How one of the most underrated, underappreciated concepts in psychology is holding you back.
by Nir Eyal
When researchers make a joke in the title of an academic paper, you know what’s inside is going to be good.
Here’s the title I’m referencing: “A 50-year review of psychological reactance theory: Do not read this article.”
How did you feel when you read the phrase “Do not read this article”?
If you thought “now I’m definitely going to read the article,” then you got the joke and experienced the phenomenon described in the paper: psychological reactance.
Psychological reactance is our knee-jerk negative reaction to being told what to do.
It’s why when you were a teenager and your mom told you to put on your jacket before going out, you’d probably not put on your jacket — just ’cause.
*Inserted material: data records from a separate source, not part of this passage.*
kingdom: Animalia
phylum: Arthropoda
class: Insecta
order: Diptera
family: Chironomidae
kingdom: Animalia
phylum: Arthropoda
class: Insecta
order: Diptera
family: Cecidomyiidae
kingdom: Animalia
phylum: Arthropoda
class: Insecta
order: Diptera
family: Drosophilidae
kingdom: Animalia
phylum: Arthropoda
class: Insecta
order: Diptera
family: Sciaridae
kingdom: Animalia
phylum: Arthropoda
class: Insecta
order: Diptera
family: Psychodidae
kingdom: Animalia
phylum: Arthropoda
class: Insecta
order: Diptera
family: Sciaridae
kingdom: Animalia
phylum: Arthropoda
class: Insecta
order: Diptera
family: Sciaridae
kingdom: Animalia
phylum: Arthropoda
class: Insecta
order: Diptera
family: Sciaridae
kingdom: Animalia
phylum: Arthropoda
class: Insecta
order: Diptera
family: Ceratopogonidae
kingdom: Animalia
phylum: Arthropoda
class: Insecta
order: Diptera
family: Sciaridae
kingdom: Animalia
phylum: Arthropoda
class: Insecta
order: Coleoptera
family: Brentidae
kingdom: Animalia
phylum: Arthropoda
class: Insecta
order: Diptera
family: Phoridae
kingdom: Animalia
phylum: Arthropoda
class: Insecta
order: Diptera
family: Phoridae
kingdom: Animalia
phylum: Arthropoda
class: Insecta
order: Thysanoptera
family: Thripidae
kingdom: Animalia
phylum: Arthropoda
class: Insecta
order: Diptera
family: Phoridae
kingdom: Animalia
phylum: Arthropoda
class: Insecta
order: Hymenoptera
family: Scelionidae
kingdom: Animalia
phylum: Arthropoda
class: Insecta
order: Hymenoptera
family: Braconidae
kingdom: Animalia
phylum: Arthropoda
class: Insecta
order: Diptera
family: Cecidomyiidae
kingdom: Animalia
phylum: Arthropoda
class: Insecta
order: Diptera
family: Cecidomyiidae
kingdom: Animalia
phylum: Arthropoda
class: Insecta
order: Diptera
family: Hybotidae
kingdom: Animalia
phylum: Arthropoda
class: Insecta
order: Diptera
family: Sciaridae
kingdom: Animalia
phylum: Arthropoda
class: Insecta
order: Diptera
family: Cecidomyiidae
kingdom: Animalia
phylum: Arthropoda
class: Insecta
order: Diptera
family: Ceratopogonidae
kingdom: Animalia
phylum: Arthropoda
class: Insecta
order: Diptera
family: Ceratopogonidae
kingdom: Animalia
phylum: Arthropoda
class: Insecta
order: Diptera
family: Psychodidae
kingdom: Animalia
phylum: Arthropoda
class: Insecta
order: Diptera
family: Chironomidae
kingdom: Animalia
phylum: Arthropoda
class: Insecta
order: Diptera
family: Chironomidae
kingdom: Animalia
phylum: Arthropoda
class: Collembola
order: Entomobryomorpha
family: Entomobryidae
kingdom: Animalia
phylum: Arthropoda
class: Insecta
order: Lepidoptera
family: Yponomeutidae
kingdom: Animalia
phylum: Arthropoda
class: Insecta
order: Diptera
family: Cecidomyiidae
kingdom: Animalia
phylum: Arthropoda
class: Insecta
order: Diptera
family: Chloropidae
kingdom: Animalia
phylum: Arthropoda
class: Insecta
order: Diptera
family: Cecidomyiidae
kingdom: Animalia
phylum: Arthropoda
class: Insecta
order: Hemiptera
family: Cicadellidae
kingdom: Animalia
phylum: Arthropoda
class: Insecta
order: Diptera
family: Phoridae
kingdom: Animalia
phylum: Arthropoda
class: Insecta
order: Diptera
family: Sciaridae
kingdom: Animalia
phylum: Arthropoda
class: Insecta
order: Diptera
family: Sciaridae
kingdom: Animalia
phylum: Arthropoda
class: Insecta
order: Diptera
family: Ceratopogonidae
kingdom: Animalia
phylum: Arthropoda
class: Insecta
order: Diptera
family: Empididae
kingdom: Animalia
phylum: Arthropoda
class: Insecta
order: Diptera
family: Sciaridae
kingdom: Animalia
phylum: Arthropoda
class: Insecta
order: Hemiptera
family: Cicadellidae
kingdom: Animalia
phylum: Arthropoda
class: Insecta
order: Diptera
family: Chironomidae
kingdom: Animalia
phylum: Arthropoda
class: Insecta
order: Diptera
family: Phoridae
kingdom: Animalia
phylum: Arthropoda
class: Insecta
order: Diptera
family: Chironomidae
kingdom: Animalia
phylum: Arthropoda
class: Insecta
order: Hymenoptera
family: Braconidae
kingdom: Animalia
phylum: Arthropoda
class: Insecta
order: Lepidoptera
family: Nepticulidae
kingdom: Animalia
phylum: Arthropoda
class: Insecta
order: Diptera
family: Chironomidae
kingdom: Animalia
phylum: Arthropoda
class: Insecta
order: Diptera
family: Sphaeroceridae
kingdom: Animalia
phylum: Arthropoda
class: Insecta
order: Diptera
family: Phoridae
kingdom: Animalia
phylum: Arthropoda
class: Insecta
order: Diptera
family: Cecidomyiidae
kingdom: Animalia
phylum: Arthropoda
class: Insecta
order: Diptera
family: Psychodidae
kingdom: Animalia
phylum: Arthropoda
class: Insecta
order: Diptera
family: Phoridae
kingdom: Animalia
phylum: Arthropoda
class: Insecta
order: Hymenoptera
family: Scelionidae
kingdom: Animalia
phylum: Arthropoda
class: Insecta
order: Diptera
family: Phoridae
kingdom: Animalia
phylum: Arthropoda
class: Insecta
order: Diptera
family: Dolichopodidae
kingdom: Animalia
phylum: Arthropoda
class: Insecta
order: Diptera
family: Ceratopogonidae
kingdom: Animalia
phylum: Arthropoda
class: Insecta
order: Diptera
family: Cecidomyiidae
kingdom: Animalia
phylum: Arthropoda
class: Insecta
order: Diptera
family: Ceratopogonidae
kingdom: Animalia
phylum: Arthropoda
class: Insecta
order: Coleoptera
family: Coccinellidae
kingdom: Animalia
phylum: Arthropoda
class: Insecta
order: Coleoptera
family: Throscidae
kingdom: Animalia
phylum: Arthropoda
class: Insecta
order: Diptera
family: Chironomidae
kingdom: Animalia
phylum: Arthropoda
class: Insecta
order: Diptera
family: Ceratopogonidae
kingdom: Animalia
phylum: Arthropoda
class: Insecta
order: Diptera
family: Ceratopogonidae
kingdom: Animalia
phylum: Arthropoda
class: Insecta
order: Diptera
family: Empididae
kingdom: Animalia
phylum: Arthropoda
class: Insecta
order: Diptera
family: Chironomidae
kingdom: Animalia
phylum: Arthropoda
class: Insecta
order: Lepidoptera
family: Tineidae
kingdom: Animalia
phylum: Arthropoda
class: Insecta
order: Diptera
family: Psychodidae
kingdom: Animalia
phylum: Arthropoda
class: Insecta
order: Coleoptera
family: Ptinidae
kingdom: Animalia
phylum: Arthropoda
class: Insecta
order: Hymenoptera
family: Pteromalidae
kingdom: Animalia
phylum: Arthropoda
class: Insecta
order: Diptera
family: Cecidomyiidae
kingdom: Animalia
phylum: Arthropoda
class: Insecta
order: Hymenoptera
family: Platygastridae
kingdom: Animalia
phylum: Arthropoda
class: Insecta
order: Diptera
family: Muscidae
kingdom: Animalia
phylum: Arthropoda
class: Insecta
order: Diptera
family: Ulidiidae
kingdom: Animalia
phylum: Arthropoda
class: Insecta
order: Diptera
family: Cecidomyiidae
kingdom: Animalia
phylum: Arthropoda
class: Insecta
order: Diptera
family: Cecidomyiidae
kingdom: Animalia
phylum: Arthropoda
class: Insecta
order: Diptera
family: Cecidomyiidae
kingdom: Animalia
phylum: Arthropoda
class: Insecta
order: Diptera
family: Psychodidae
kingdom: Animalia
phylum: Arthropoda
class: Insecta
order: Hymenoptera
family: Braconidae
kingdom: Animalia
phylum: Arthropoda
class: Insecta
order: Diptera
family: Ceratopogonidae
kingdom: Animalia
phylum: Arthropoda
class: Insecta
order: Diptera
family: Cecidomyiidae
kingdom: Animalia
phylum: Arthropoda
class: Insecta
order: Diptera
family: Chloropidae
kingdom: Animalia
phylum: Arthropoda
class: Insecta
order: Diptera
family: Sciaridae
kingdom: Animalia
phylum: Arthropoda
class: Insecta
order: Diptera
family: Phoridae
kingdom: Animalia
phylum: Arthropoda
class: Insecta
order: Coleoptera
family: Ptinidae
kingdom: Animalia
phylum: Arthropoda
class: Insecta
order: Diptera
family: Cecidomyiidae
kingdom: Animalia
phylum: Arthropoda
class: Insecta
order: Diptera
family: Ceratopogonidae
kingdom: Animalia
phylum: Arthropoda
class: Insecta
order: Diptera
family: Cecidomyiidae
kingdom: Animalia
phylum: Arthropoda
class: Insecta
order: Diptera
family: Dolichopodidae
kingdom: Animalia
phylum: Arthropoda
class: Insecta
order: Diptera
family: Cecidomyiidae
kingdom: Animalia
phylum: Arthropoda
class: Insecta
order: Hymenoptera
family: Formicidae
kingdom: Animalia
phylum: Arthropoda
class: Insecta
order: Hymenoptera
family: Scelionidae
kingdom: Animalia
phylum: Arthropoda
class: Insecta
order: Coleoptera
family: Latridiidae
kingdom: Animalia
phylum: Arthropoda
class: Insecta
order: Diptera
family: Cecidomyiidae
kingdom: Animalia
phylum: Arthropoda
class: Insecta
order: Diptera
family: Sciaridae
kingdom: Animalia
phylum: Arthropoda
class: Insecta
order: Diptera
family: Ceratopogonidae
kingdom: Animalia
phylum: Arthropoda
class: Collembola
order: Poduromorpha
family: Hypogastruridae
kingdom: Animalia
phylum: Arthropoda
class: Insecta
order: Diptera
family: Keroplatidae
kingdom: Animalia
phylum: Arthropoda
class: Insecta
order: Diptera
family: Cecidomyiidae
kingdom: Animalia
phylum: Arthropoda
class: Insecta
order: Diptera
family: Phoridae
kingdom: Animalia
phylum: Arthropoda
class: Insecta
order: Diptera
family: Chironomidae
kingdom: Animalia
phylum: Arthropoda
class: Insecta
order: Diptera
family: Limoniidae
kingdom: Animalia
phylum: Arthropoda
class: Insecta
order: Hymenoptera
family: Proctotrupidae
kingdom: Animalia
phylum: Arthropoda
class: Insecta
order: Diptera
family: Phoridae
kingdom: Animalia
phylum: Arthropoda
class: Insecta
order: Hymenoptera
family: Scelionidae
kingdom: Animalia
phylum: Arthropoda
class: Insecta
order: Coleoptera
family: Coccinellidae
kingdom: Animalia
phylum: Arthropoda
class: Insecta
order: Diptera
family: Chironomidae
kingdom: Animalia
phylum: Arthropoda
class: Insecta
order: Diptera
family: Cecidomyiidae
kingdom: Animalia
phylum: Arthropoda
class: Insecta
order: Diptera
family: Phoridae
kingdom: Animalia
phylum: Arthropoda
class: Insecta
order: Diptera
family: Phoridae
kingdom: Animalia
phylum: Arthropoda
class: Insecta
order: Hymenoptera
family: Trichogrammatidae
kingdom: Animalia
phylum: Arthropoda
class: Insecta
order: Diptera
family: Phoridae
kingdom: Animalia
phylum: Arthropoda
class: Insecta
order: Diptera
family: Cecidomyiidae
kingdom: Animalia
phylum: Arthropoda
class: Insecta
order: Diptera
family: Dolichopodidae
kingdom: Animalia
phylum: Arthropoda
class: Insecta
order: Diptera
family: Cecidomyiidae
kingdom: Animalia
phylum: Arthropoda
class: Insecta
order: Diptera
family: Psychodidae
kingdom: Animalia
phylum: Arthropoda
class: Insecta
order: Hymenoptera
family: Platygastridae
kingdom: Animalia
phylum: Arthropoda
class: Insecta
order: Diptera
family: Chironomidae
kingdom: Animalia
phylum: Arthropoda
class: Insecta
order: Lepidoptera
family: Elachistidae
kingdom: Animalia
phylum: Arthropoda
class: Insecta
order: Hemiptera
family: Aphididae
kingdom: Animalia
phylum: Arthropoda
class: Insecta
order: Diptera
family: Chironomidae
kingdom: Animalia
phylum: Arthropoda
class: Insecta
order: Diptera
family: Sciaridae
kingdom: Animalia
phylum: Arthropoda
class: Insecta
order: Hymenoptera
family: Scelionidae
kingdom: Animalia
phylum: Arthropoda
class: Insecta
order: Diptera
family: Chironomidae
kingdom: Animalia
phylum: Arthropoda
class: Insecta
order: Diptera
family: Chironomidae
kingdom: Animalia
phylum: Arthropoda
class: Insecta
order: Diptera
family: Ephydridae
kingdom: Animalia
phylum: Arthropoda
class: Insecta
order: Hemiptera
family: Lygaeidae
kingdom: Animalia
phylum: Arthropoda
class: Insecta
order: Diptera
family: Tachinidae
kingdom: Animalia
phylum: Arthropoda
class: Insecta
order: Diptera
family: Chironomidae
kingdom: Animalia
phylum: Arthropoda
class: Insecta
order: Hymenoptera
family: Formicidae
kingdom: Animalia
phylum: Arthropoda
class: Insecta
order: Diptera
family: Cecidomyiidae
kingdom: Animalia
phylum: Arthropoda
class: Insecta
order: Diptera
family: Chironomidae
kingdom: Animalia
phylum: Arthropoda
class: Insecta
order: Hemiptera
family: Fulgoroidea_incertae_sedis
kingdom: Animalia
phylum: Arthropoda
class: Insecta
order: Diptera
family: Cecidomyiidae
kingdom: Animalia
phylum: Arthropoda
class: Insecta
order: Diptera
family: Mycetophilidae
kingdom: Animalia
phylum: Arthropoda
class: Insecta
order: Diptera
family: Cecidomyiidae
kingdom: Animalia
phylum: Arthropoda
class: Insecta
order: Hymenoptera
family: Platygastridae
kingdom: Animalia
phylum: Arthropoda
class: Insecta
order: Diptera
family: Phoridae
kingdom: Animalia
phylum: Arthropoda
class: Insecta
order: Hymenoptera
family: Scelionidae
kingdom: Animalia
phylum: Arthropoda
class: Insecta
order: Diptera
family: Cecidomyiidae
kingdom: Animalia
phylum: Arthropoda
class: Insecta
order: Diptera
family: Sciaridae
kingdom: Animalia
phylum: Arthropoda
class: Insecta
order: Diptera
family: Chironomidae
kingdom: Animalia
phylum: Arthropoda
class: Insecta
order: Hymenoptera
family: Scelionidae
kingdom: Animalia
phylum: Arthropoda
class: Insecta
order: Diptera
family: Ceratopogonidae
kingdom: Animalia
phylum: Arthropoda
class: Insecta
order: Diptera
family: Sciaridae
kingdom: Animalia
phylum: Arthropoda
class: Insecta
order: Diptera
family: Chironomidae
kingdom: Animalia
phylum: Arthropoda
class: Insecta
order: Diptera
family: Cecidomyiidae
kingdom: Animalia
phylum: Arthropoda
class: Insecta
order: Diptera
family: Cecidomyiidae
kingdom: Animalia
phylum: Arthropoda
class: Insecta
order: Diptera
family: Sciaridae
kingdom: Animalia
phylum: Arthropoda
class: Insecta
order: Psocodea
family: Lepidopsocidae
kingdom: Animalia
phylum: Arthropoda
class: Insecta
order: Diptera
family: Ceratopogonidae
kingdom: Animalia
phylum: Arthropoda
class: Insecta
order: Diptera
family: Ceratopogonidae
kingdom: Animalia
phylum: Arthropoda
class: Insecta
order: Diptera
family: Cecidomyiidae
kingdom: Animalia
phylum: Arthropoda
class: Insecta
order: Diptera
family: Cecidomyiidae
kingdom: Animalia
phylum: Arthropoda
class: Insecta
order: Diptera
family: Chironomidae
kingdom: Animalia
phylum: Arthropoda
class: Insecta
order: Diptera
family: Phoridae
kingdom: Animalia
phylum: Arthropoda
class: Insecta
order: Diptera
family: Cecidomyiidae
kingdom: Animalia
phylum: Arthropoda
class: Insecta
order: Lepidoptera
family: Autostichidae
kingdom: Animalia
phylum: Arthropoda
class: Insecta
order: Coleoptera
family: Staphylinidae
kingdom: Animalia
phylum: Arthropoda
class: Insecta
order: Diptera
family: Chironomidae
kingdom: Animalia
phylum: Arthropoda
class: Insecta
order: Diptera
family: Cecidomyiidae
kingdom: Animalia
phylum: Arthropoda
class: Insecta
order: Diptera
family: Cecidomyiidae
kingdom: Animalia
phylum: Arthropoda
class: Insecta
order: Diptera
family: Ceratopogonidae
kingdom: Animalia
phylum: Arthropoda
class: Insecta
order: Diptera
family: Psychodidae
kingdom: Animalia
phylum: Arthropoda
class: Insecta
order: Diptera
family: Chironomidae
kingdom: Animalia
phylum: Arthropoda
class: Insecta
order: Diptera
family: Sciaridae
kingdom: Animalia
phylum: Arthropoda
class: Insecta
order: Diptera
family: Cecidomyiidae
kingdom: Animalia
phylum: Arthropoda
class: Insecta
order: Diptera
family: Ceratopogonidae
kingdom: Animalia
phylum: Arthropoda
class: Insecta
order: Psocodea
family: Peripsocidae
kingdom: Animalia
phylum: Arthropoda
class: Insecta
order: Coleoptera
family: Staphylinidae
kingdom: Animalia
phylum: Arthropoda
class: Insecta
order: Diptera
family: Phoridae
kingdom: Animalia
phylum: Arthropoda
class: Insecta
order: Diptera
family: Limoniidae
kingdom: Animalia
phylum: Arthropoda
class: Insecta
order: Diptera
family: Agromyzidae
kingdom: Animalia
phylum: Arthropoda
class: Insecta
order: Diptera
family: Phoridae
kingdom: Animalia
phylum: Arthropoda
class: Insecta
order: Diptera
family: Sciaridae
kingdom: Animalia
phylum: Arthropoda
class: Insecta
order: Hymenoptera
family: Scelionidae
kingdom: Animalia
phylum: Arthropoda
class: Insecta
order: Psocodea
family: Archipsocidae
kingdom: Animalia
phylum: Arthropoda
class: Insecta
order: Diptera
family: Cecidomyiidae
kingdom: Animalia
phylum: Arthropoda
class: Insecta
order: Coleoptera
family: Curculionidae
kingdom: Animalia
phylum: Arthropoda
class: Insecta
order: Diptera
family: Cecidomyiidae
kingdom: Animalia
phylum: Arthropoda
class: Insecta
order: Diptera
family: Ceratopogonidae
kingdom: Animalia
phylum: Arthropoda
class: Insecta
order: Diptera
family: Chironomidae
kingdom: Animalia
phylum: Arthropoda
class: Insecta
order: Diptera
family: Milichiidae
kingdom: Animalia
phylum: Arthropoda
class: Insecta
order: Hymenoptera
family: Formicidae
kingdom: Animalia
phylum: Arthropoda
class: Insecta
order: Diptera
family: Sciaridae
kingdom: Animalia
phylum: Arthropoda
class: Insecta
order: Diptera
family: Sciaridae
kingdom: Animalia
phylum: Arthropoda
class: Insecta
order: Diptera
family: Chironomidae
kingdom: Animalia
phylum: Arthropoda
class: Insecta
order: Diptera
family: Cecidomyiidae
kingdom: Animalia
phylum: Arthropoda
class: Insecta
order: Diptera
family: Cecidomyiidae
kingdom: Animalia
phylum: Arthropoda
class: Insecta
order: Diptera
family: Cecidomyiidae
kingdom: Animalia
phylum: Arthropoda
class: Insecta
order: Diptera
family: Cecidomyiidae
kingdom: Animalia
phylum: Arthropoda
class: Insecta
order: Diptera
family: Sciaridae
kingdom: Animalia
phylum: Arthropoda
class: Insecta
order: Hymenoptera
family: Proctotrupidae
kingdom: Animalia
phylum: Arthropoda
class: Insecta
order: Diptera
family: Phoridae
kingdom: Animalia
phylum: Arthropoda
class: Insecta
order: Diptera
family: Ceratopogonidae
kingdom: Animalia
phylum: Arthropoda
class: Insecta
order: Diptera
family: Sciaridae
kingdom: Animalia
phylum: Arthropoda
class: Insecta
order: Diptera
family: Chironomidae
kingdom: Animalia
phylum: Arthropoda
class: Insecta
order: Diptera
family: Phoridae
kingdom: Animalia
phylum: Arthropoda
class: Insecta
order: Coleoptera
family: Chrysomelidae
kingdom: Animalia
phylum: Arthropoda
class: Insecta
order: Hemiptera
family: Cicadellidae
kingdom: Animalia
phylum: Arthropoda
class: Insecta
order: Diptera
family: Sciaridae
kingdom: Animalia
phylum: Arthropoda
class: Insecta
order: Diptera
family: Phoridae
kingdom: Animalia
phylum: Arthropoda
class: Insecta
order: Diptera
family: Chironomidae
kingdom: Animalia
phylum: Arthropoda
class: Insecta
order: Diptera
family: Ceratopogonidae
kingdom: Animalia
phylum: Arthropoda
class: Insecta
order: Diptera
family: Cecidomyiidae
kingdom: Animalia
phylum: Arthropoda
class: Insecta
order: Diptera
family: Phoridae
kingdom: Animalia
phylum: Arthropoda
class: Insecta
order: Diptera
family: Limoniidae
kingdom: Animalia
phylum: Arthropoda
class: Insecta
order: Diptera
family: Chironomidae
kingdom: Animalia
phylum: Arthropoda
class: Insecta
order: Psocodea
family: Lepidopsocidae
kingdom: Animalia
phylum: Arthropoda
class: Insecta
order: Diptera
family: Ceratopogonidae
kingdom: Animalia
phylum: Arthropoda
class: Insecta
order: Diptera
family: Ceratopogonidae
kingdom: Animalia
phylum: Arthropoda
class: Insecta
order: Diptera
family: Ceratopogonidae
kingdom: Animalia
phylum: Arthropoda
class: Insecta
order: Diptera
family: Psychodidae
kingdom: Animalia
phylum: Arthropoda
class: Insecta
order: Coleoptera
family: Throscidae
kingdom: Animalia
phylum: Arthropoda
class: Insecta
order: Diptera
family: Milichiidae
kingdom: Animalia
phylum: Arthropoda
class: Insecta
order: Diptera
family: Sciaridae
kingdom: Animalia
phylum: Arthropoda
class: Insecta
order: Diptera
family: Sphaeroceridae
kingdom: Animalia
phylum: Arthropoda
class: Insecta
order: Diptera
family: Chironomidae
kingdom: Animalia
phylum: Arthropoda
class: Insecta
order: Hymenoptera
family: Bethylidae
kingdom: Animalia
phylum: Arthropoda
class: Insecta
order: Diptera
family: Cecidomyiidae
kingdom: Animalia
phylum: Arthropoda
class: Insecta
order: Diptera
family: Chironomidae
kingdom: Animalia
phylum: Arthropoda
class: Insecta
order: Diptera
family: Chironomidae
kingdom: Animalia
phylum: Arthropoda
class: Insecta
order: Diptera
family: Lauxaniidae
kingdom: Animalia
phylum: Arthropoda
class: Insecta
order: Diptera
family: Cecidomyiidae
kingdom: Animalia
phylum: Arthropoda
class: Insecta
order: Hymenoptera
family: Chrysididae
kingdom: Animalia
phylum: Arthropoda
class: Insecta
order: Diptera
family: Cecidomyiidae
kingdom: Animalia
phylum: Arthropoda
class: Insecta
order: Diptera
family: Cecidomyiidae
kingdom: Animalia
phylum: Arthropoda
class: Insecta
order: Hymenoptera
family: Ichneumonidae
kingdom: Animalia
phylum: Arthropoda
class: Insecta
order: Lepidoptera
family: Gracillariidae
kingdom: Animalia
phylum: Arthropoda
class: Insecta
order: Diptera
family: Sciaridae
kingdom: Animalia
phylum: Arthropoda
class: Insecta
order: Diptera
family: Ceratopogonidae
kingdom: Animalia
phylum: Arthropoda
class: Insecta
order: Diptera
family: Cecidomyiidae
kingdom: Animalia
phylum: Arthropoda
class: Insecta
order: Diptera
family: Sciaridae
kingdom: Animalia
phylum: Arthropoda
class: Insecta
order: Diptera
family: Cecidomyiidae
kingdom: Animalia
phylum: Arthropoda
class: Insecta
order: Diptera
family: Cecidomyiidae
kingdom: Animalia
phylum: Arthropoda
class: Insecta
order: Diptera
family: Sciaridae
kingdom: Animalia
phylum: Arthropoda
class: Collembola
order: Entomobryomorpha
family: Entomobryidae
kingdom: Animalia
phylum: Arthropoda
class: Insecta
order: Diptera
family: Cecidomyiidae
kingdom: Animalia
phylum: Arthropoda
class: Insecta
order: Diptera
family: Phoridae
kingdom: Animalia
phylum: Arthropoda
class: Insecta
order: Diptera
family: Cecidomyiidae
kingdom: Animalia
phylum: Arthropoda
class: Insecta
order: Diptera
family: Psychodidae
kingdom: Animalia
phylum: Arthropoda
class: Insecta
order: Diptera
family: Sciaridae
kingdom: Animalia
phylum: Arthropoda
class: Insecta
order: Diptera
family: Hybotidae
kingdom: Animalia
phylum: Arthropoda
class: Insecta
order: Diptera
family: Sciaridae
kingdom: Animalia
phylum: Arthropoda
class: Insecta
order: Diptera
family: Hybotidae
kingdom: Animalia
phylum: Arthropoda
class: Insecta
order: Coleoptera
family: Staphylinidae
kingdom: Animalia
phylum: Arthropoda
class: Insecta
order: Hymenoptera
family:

Only later did you realize you should have taken your mom’s advice as you hear your teeth chattering in the cold.
It’s the reason you bristle when your manager asks you to do a task and you grumble to yourself about being micromanaged. Later you realize the task was critical to winning that big project and you promoting your career.
We hate the feeling of being bossed around, even when doing as we’re told is good for us.
According to researchers, almost everyone has this mental reflex against being told what to do. It kicks in whenever we feel that our freedom or autonomy is threatened.
We often do things against our best interests because we want to protect our freedom to behave the way we want.
Psychological reactance isn’t inherently bad. If people are too compliant, they’re vulnerable to manipulation. But psychological reactance can, at times, prevent us from doing things that we should do, sometimes even things we want to do — like be helpful to others.
Recently, as I was clearing the dishes from the dinner table, I asked my daughter if she could wash the dishes. “I was going to, dad!” She said. “But now that you asked me to, I don’t want to anymore.” Ahh, reactance strikes again! I should have known better.
Psychological reactance can sabotage you in bizarre, even ironic ways. For example, that knee-jerk impulse of “don’t tell me what to do!” can kick in even when it’s you telling yourself what to do.
You may have scheduled time for something that you legitimately want to do — say, working out or reading a nonfiction book. But when it comes time to start exercising or sit down to read per your schedule, you might feel a bit of reactance.
Even though you yourself are the one who’s telling you what to do, you may still react against being told what to do. Crazy, right?
This occurs because, at the moment, it doesn’t feel like you telling yourself what to do. Rather, it’s you from the past, when you made your schedule, telling yourself what to do right now.
Psychologists tell us this paradox is why we’re often hypocrites — saying we’ll do something, but when the time comes, we don’t.
But there’s hope!
Now that you understand psychological reactance, you have the power to recognize and disarm it. Instead of flaking on commitments because of a knee-jerk feeling, you can change your perspective on the situation.
To disarm psychological reactance, you need to change the way you talk to yourself. Instead of thinking you “have to” do something, tell yourself you “get to” do it.
By changing the dialogue, you empower yourself. Now you’re in charge. You’re not being told what to do; you’re choosing to make time for something that matters to you.
Your freedom isn’t being threatened; it’s being exercised.
Disarming psychological reactance takes practice, but it’s worth learning how to deal with this uncomfortable feeling that all too often leads us off track.